ÉNONCÉ RÉDIGÉ 1:
Parmi les lignes de données ci-dessous, extrayez à l'identique celles qui vont de la ligne contenant « genus: Orchis » jusqu'à la ligne contenant « genus: Brassica », ces deux lignes incluses.

EXTRAIT CHOISI:

::::

Agnès-Pannier Runacher, ministre déléguée auprès du ministre de l'Agriculture et de la Souveraineté alimentaire, a annoncé ce vendredi 5 avril étendre la possibilité d’utiliser un pesticide, Movento, dans le cadre de la culture de betterave. Jusqu’à cinq passages sont désormais autorisés contre deux auparavant. Les agriculteurs aimeraient aller plus loin, quand les associations environnementales tirent la sonnette d’alarme.
Au mois d'avril, on sème la betterave. Les 4 700 planteurs de Champagne-Ardenne vont donc être bien occupés dans les semaines à venir pour cette première étape de la campagne 2024 : ensemencer 100 000 hectares sur les départements de la Marne, l’Aube, la Haute-Marne ou encore les Ardennes. Mais avec les semis viennent pour ces cultivateurs les premières inquiétudes : l’hiver a été doux, le risque de jaunisse de la betterave est donc particulièrement élevé, une jaunisse provoquée par la piqûre de pucerons.
"Le modèle climatique de l’année nous fait apparaître une année assez précoce en pucerons, un peu à l’image de 2020", remarque Ghislain Malatesta, directeur du département expérimentation et expertise régionale de l'Institut technique de la betterave. Et ces prévisions sont loin d'être une bonne nouvelle, puisque la campagne betteravière de 2020 a été particulièrement difficile. La filière avait subi de grosses pertes de rendements à cause d’une épidémie de jaunisse particulièrement virulente, sur des plants de betterave très jeunes. En Champagne, certains betteraviers avaient constaté jusqu’à 35% de baisse de leurs rendements.

::::

DONNÉES FOURNIES:
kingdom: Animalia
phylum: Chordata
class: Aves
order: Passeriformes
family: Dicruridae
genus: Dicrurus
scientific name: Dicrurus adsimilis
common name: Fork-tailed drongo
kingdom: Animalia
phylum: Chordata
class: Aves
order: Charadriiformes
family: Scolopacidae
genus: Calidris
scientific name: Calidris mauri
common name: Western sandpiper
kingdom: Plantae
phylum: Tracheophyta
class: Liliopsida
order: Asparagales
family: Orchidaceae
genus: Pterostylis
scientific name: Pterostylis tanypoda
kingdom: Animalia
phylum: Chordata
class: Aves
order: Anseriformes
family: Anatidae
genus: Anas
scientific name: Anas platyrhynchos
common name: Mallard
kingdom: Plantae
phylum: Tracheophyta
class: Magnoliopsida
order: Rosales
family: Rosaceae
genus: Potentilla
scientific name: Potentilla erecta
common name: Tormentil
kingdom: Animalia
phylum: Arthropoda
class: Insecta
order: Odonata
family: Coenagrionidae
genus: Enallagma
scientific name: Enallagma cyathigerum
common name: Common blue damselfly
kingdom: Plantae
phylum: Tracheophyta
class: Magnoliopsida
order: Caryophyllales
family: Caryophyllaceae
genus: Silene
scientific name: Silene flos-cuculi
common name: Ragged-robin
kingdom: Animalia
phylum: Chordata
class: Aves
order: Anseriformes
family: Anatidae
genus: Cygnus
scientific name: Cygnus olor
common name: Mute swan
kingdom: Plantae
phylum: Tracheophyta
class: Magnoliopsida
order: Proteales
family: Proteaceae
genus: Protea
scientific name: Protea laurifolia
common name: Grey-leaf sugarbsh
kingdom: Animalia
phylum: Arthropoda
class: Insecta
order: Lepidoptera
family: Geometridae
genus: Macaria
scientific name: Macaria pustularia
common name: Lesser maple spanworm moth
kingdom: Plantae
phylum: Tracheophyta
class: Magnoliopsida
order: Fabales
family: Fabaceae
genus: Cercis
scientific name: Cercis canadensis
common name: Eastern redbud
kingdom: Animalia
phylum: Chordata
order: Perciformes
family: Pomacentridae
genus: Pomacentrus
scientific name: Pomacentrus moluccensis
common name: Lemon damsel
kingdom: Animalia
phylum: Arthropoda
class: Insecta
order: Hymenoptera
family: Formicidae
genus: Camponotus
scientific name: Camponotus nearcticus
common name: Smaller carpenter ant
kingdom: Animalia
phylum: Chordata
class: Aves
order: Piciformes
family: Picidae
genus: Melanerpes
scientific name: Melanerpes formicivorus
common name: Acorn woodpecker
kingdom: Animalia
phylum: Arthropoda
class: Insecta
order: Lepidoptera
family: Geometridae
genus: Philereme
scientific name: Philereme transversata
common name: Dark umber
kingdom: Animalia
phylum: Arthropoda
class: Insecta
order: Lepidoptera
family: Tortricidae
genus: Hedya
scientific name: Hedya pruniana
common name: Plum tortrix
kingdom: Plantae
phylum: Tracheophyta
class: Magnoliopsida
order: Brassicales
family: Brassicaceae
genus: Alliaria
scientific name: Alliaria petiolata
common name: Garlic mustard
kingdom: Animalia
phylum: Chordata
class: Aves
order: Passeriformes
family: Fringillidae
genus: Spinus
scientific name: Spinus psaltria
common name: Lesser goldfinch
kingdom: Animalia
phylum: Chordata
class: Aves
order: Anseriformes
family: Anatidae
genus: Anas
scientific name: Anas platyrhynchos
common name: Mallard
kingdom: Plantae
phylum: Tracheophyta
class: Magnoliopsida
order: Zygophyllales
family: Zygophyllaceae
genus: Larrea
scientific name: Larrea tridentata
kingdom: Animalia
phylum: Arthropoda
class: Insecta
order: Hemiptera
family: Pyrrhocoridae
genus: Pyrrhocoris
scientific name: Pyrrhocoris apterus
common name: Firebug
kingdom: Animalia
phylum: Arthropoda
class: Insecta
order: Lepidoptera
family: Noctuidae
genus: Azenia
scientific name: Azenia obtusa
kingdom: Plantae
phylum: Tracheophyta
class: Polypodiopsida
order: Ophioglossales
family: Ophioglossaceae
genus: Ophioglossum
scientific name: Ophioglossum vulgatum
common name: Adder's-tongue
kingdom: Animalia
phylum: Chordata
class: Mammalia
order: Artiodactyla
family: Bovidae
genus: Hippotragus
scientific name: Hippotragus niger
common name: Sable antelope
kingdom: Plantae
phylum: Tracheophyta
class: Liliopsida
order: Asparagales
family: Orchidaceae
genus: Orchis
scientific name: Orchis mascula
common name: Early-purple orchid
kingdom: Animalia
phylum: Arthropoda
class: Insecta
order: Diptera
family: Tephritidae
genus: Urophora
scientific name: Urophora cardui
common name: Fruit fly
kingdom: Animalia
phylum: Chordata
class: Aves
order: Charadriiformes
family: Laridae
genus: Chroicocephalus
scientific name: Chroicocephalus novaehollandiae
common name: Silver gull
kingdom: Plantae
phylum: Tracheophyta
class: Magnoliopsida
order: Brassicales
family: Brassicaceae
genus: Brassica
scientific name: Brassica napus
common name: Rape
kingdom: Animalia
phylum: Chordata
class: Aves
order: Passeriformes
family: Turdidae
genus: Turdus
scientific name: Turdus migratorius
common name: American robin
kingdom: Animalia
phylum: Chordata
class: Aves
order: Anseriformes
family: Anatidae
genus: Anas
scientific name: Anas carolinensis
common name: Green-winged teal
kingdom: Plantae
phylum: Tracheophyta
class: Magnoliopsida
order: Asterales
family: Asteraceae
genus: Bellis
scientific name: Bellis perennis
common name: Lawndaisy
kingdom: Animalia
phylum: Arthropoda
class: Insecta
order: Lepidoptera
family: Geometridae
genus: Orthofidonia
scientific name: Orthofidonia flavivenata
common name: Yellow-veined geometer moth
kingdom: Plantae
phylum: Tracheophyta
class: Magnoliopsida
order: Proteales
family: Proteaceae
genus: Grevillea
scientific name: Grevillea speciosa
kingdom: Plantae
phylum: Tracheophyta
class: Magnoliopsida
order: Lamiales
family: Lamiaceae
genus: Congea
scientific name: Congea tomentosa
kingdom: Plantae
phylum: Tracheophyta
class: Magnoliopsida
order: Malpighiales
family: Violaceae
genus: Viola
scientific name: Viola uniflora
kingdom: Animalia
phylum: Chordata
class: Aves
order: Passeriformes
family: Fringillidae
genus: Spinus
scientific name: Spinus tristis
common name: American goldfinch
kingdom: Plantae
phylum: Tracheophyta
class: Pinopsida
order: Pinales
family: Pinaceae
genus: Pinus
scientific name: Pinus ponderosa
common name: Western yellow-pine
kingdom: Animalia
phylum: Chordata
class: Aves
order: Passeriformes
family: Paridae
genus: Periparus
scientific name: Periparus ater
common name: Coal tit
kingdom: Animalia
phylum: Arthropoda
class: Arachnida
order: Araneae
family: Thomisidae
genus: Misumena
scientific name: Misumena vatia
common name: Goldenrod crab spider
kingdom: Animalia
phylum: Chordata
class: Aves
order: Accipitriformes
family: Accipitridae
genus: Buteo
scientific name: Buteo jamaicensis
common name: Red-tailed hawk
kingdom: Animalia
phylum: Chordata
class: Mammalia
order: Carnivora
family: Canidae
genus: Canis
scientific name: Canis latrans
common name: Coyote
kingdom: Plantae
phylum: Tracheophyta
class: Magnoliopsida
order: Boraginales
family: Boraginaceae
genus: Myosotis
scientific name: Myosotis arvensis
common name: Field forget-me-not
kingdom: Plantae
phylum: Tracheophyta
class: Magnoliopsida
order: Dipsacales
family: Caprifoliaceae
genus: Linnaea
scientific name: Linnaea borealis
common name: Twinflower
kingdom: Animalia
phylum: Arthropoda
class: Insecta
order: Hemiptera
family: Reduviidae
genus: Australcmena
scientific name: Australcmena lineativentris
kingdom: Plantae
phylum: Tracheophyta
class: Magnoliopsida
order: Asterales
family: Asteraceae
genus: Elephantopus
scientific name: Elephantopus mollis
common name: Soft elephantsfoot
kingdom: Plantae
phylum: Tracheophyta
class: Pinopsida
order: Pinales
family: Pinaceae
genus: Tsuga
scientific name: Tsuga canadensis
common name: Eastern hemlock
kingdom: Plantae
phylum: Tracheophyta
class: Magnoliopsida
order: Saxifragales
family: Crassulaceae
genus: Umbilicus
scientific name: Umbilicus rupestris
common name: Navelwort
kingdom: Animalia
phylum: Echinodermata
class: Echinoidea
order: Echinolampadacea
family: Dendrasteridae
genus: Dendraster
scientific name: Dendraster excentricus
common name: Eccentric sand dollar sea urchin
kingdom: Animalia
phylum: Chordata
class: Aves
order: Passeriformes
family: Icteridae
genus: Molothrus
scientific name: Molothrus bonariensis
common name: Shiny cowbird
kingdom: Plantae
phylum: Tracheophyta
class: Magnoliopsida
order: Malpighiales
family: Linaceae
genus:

::::

ÉNONCÉ RÉDIGÉ 2:
Dans l'extrait choisi, transformez en liste le paragraphe commençant par « Au mois d'avril, on sème la betterave », sans perdre ses faits principaux.

SOLUTION RÉDIGÉE 1:
genus: Orchis
scientific name: Orchis mascula
common name: Early-purple orchid
kingdom: Animalia
phylum: Arthropoda
class: Insecta
order: Diptera
family: Tephritidae
genus: Urophora
scientific name: Urophora cardui
common name: Fruit fly
kingdom: Animalia
phylum: Chordata
class: Aves
order: Charadriiformes
family: Laridae
genus: Chroicocephalus
scientific name: Chroicocephalus novaehollandiae
common name: Silver gull
kingdom: Plantae
phylum: Tracheophyta
class: Magnoliopsida
order: Brassicales
family: Brassicaceae
genus: Brassica

SOLUTION RÉDIGÉE 2:
- En avril, c'est l'époque des semis de betterave.
- Pour cette première étape de la campagne 2024, les 4 700 planteurs de Champagne-Ardenne doivent ensemencer 100 000 hectares, notamment dans la Marne, l'Aube, la Haute-Marne et les Ardennes.
- L'hiver a été doux, le risque de jaunisse de la betterave est donc particulièrement élevé.
- Cette jaunisse est provoquée par la piqûre de pucerons.